Dari total hukuman 10 bulan yang dijatuhkan, Fariz RM telah menjalani sekitar 7 bulan masa tahanan. Hal ini berarti secara hukum, ia telah memenuhi syarat utama untuk mengajukan pembebasan bersyarat atau cuti menjelang bebas.
“Artinya secara kalkulasi permohonan untuk supaya bebas bersyarat atau cuti, itu terpenuhi, sudah 2/3 dari masa hukuman sudah dilewati ya,” ujar Deolipa Yumara, Kamis (11/10), di Pengadilan Negeri Jakarta Selatan.
Deolipa juga menyampaikan bahwa Fariz RM menerima vonis tersebut dengan lapang dada dan memilih untuk tidak mengajukan banding. Kini, mereka hanya tinggal menunggu sikap dari Jaksa Penuntut Umum (JPU) yang memiliki waktu 7 hari untuk menentukan apakah akan mengajukan banding atau tidak.

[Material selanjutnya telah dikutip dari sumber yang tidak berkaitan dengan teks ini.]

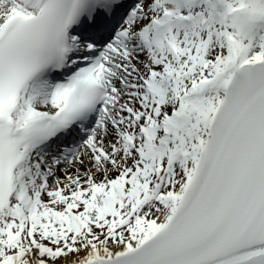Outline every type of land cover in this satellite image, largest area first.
Instances as JSON below:
<instances>
[{"label":"snow or ice","instance_id":"snow-or-ice-1","mask_svg":"<svg viewBox=\"0 0 264 264\" xmlns=\"http://www.w3.org/2000/svg\"><path fill=\"white\" fill-rule=\"evenodd\" d=\"M0 264H264V0H0Z\"/></svg>","mask_w":264,"mask_h":264}]
</instances>
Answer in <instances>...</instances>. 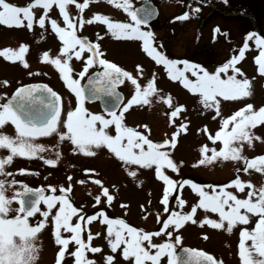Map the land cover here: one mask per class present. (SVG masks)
Returning a JSON list of instances; mask_svg holds the SVG:
<instances>
[{
    "label": "snow or ice",
    "instance_id": "snow-or-ice-1",
    "mask_svg": "<svg viewBox=\"0 0 264 264\" xmlns=\"http://www.w3.org/2000/svg\"><path fill=\"white\" fill-rule=\"evenodd\" d=\"M107 3L127 13L130 22L116 21L100 13H93L86 20L79 14L89 7L90 0L83 2L29 0L25 6L15 5L9 0H0V24L8 27L26 26L31 30L34 23L44 28L46 21L50 22L51 29L62 42V46L59 48V54L54 57L50 56V50L44 51L42 59L55 66L65 86L75 96L74 107L69 100V108L64 112L61 95L48 84L37 83L17 87L10 98L0 103V149L7 153L0 155V176L12 175L6 171V166L10 165L15 157H38L46 165L56 166L62 156L58 144L53 145L54 158H46L41 153L47 151V147L36 142V138L39 137L55 135L58 142H70L74 146L72 148L74 153L79 152L89 156L96 155L95 149L103 146L125 165L128 175L133 179L137 178L138 169H133L131 165L154 170L155 177L163 182L160 203L163 205V213L167 216L162 218L161 213H156L157 223L162 226L157 231H150L132 226L122 218H110L103 209L88 215L82 211V208L76 207L70 198L73 179L71 175L67 176V186H46L51 194H46L45 186L31 188L15 179H0V264H35L39 250L36 243L37 234L49 223L54 227V242L59 246L54 264H67L68 258H73V264H97V261L86 253L103 252L102 246L91 244L93 238L99 237L101 233L87 230L85 239L82 238V232L85 231L86 225L98 219L107 225L105 239L112 253L103 255L104 264H113L115 260L113 254L122 245L121 256L128 264H146V262L162 264L161 258L165 256L167 264H223L222 260H218L207 251L181 245L182 236L176 233L186 222L198 223L201 227L208 225L228 233L239 227L238 255L242 264H264V183L256 186L250 180L244 181L236 175L228 185H209L211 191H207L204 186L190 179L176 180L168 175L166 169L179 173L183 165V161L177 162L172 158V152L177 145L178 135L188 130L187 122L177 125L175 120L181 115L185 106L173 104L171 95H159L155 73L142 85L139 80V77L144 76L142 65L135 66L136 75H134L133 72L106 59L98 42L103 38L99 33L96 35V41H92L86 36L78 35L77 32L85 24L102 22L108 30L106 34H111L113 38L140 40L142 50L156 64L164 66L171 80L179 81L191 93L199 94L200 102L205 109L215 110L213 118L221 117L220 128L214 134L208 132L207 126L201 131L207 132L208 139L214 143L221 142L222 147L209 149L207 144L202 145L199 149L201 158L194 166L211 164L218 158L224 161L231 159L243 161V167L236 169L238 173L240 171L248 173L250 169H254L261 174H264V154L250 159L243 154V149L245 144L251 148L254 141L264 142V137L253 131L257 126H264V105L255 108L252 103H247L231 115L223 117L221 100L218 97L224 100H238L251 95L250 80L237 64L245 58L246 51L250 48L249 41L252 40L258 50V55L254 57L255 64L258 66V72L264 75V37L248 33L236 53L226 62L215 67L214 71H209L202 65L188 60L170 59L158 49L154 43V34L141 27L148 24L153 9L141 7L134 10L130 0H122V2L107 0ZM54 5L58 8L59 16L62 17L63 27L57 19L49 15ZM69 5H74L78 10L79 14L76 17L70 15ZM34 7L43 9L38 19L32 11ZM187 17L188 12H184L176 19ZM214 31L218 33L220 29L217 27ZM27 50L28 45L21 43L16 50L11 48L0 50V55L8 61H20L25 68H28L29 65L24 59ZM73 57L83 65L76 77L72 75L73 69L69 63ZM181 64L183 66L178 67ZM93 66L99 70L91 74L88 87L85 88L81 85V78H84ZM221 74L226 78H222ZM28 75L31 76L33 73L30 71ZM126 81L130 82L133 92L125 102V97L117 89ZM8 84L7 80L0 81V86ZM153 94H157L163 103L169 105L171 109L169 123L174 125V131L166 134L167 138L158 142L149 139L145 132L127 126L124 122L125 113L132 106L149 105ZM105 97L109 99L105 102L104 113L90 112L85 107L87 99ZM9 122L14 126L15 135L2 131ZM110 128L114 130V134L110 132ZM143 128L148 129L150 133L147 125ZM17 171L23 174L29 170ZM84 172L95 173V169H84ZM88 179L100 188V192L94 197L95 204L106 203L111 206L115 196L110 193L109 186H105L103 181L95 176H89ZM78 183L85 181L80 180ZM18 184L20 187L14 188L13 195H6L8 186ZM186 185L199 196L198 203H193L189 211H184L188 203L186 199L181 198L180 195H172L174 190L183 189ZM228 187H233L241 193L246 192V196L241 198L233 191L227 190ZM217 188L219 191L216 190ZM170 197L175 200V208L170 205ZM14 203L18 206L14 207ZM148 203L151 204V201ZM41 205L44 206L43 209ZM121 207L126 209L127 205L122 203ZM144 207L141 205L142 209ZM198 208L206 212L210 210L212 213H218L219 219H211L205 215L197 220L195 217ZM53 209H55L54 214ZM73 217H76L75 221ZM30 218L35 220L34 224L30 223ZM144 218H147V215ZM250 222L254 224L253 227H248ZM62 232L69 235H62ZM162 235L169 239L160 243L154 242V237ZM202 235L204 239L208 238L207 234ZM247 241L251 243L248 244ZM70 242H74L75 245L72 250H70ZM177 246H180L179 251Z\"/></svg>",
    "mask_w": 264,
    "mask_h": 264
},
{
    "label": "rangeland",
    "instance_id": "rangeland-1",
    "mask_svg": "<svg viewBox=\"0 0 264 264\" xmlns=\"http://www.w3.org/2000/svg\"><path fill=\"white\" fill-rule=\"evenodd\" d=\"M159 9V17L156 21L144 30H150L154 35V43L158 46L168 58L176 60H186L196 58L202 61H209L217 67L219 64L232 54L236 53L238 48L242 46L246 35L254 33L264 37V0H151ZM9 2L25 6L29 0H9ZM83 2V0H79ZM122 2V0H121ZM143 0H130L132 8L135 10ZM70 15L76 17L79 13L74 5H69ZM34 16L42 14L43 9L34 7L32 9ZM184 12H188L186 19H176ZM93 13H100L109 16L111 19L121 22H130V17L122 9H118L107 3V0H90L89 7L82 14L87 20ZM51 18L62 23V17L59 16L58 8L54 5L49 11ZM26 24V22H25ZM219 28L217 33L213 30ZM107 28L102 22H94L85 24L77 34L86 36L92 41H96V35L99 33L103 38L98 42L101 44V50L105 54V58L123 67L125 70L135 72V66L140 64L143 66L144 76L139 77L140 83L143 85L148 78L155 73L156 86L159 89V95H171L173 104L184 105V109L180 116L176 117V124H188L187 132H181L177 137V145L172 152V158L179 162L183 161L185 166L174 173L166 169V173L173 179H190L193 182L205 187V190L211 191L209 185H228L236 175L244 181H251L254 185L260 186L264 183V174L250 169L248 173L236 171L243 167V161L227 160L218 158L211 164L194 166L195 162L201 158L199 151L202 145L207 144L208 148L222 147V143L213 142L208 139V133L202 132L204 126H207L208 132L215 133L220 128L221 117L215 116V110L205 109L200 102L199 94H193L184 88L179 81L171 80L163 65H158L142 50V42L138 39L113 38L107 33ZM228 39V43H224V39ZM217 39V40H216ZM214 40V41H213ZM216 40V41H215ZM21 43L28 45V50L24 54V59L29 67L25 68L20 61H8L0 55V81L7 80V86H0V103H4L12 92L19 86L45 82L55 89L63 98L65 107L69 108L68 101H72L75 105V96L65 86L60 77L59 71L50 62L43 61L42 53L50 50V56L59 54V48L62 42L58 39L55 32L51 29L50 22L46 21L45 27L41 28L38 23H34L33 28L29 30L26 26L8 27L0 24V50L4 48L18 49ZM250 48L246 51L245 58L238 62L237 66L242 69L244 75L250 80L251 95L238 100H224L221 97V113L223 117L231 115L235 110L247 103H252L255 108L264 105V75L258 72V66L255 64L254 57L258 55L254 41H249ZM214 56V59L207 55ZM87 55V53L85 54ZM73 69L72 75L82 70V62L73 57L69 62ZM210 64V63H209ZM183 66L178 65V67ZM97 67L89 69V73L97 71ZM213 69V70H214ZM33 75L29 76L28 72ZM39 73V74H37ZM47 73V75H45ZM89 73H86L89 74ZM231 74V72H229ZM85 75V76H86ZM85 78V77H84ZM81 78V84L84 80ZM191 78V77H190ZM226 78V77H225ZM238 78H241L238 76ZM125 95V102L133 92L130 82L126 81L119 89ZM6 94V95H4ZM149 105H134L125 113V123L127 126L142 129L148 138L153 141L163 140L166 134L174 131V125L169 123V113L171 111L169 105L163 103L157 94H153ZM95 104H87L90 112L97 111ZM95 107V108H94ZM147 125L150 129L143 128ZM139 126V127H138ZM3 132L15 135L14 127L8 123L2 129ZM253 131L264 137V126H257ZM111 133H113L110 130ZM36 142L44 144L47 151L41 153L46 158L53 157V145L59 146L62 156L56 166H49L43 160L36 158L15 157L13 162L6 166V171L12 173L11 176H0V179H15L23 184L32 186L60 185L67 186V176H72V192L71 200L74 205L83 210L91 212L101 206H108L106 203L96 205L94 197L100 192L99 186L88 179L89 176L103 181L105 186H109L110 193L115 196L110 212L116 218L124 219L128 224L144 230L157 231L162 224L157 223L156 213H161L162 218H166L167 214L163 213V205L160 203L162 196L163 182L159 181L154 170L131 165L133 169H138L136 179L128 175L125 165L120 162L106 148L101 146L95 149L96 155L89 156L79 152H73V145L68 141L58 142L55 135L38 139ZM146 147V146H145ZM7 153L0 149V155ZM243 154L250 159L256 155L264 154V142L254 141L251 148L247 144L244 145ZM210 155V153H209ZM26 169L21 174L17 170ZM84 169H95V173H85ZM106 172V173H105ZM104 176V179L102 177ZM84 180L85 183H78ZM142 181V183H139ZM115 187H112V186ZM20 185L8 186L6 195L14 194V188ZM219 191V188L216 189ZM227 190L233 191L234 194L241 198L246 196L245 193L239 192L233 187ZM59 192V191H58ZM173 196L180 195L188 201L184 211H189L193 203H198L199 196L186 185L183 189L174 190ZM151 201V204L148 203ZM127 205L122 208L121 204ZM144 205V209L141 208ZM170 205L176 207L175 200L170 197ZM18 206L14 203L13 205ZM43 209L44 206L42 205ZM146 210V211H145ZM179 211V209H177ZM171 211V208H170ZM55 209H53V214ZM12 214H10L11 216ZM147 215V218H144ZM207 215L211 219H219L218 213L207 212L203 209H197L196 219L199 220ZM76 217H73V221ZM30 223L34 224L35 220L30 218ZM226 223V222H225ZM250 222L248 227H253ZM87 230L92 233L100 232L99 237H94L91 241L93 246H102L103 252L98 254L87 253L90 258H94L97 264H104L103 255L112 254L105 239L107 235V225L100 222V219L86 225V229L82 232V238L86 239ZM239 227H235L231 233L225 230H217L208 225L203 227L198 223L186 222L184 226L178 230L182 236L181 245L199 250L207 251L214 255L218 260H222L223 264H242L238 255ZM202 234H207V239ZM62 235H69L63 233ZM168 237H154L156 243L163 242ZM174 239V237H173ZM36 243L39 246L37 259L35 264H54L58 247L54 242V227L51 223L37 234ZM146 243V242H145ZM246 243L250 244L251 241ZM75 247L74 242H70V250ZM122 247L117 250L113 264H128L121 256ZM180 246H177V250ZM155 251V249H153ZM162 264H167V257H162ZM67 264H73V258L67 259ZM151 264V262H146Z\"/></svg>",
    "mask_w": 264,
    "mask_h": 264
},
{
    "label": "flooded vegetation",
    "instance_id": "flooded-vegetation-1",
    "mask_svg": "<svg viewBox=\"0 0 264 264\" xmlns=\"http://www.w3.org/2000/svg\"><path fill=\"white\" fill-rule=\"evenodd\" d=\"M217 40V39H216ZM214 41V40H213ZM224 43H228V39L227 38H225L224 39ZM207 55H208V57L210 56L211 57V59H214L213 57L214 56H212V55H209L208 53H207ZM230 57H228L226 60H225V62L229 59ZM186 60H188L189 62H192V63H197V64H200V65H202L204 68H206L207 70H209V71H214L215 69H214V67H212L213 65L211 64V62H209V61H202L201 62V60H198V59H196V58H191L190 56H189V58H187ZM210 63V64H209ZM224 63V62H223ZM219 65H221V64H219ZM216 66H218V65H216ZM214 69V70H213ZM222 75V78H225V76H224V74H221ZM191 78H193L194 79V77H191ZM73 106V105H72ZM95 107H96V110L97 111H94V113H103L102 111H101V109H100V106H99V104H95L94 105ZM74 107V106H73ZM85 107L86 108H88L87 107V104L85 103ZM94 107V108H95ZM89 109V111L91 110L90 108H88ZM63 111L64 112H66L67 111V108L65 107V105H63ZM9 124H10V122H9ZM11 125V124H10ZM14 127V126H13ZM110 130L113 132V134H114V130L113 129H111L110 128ZM137 130H141V131H143L142 129H137ZM50 137V136H49ZM48 137V138H49ZM44 138H46V137H39V138H36V141L38 140V139H44ZM106 173V172H105ZM102 179H104V176L102 177ZM39 187H41V186H32L31 188H39ZM46 190L48 191L47 192V194H51L50 193V191L46 188ZM57 194H59V192L57 191ZM72 202L74 203V201L72 200ZM42 206V205H41ZM101 209H103V211H104V213L105 214H107L110 218H116L117 216H113L112 215V213L110 212L111 210H110V206H101V207H99L98 209H96V210H93V211H91V212H88V210H83L82 209V211L84 212V213H86V214H88V215H92V214H95L96 212H98L99 210H101ZM97 221V220H96ZM86 255H87V253H86Z\"/></svg>",
    "mask_w": 264,
    "mask_h": 264
},
{
    "label": "water",
    "instance_id": "water-1",
    "mask_svg": "<svg viewBox=\"0 0 264 264\" xmlns=\"http://www.w3.org/2000/svg\"><path fill=\"white\" fill-rule=\"evenodd\" d=\"M141 7H150L151 9H153V15L152 17L149 19L148 24L156 21L159 17V9L158 7L154 4V2H152L151 0H144L142 2V4L137 8L140 9ZM141 15H143V13H141ZM147 24V25H148ZM142 26H146V25H142ZM91 74H88L85 78L84 83L82 84V86H84L85 88L88 87V79L91 77ZM40 83V82H37ZM37 83H30V84H37ZM46 84V83H45ZM29 85V84H26ZM122 85L118 86V91L121 92L119 89ZM121 94L124 96V94L121 92ZM10 98V97H9ZM109 98L105 97L103 99H87L85 102L89 103V104H93V103H99L100 104V108L102 109V111L104 112V108H105V102L108 100ZM7 100V99H6ZM158 142V141H156ZM185 166V164L183 163V165L180 168H183ZM180 250V249H179ZM178 250V251H179Z\"/></svg>",
    "mask_w": 264,
    "mask_h": 264
}]
</instances>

“Karena Fariz RM sudah menerima putusan ini dengan lapang dada, artinya tidak mengajukan banding,” kata Deolipa.
“Yang kedua, jaksa pikir-pikir, ada waktu 7 hari. Nah, setelah itu kalau tidak ada apa-apa, berarti kan inkrah,” tambah Deolipa.
Setelah putusan dinyatakan inkrah (berkekuatan hukum tetap), tim hukum Fariz RM akan segera mengurus administrasi untuk pengajuan pembebasan bersyarat.
“Ketika inkrah, maka kami sebagai kuasa hukum akan mengajukan tadi, permohonan-permohonan yang bisa diupayakan untuk kebebasan bersyarat dari seorang Fariz RM,” ujar Deolipa.
Langkah-langkah ini akan dilakukan melalui pihak lembaga pemasyarakatan (lapas), dengan harapan Fariz RM bisa segera bebas lebih awal sebelum masa hukuman berakhir.
“Jadi diupayakan kami akan mengajukan via lapas permohonan untuk bebas bersyarat atau cuti sebelum bebas, itu kita akan ajukan,” pungkasnya.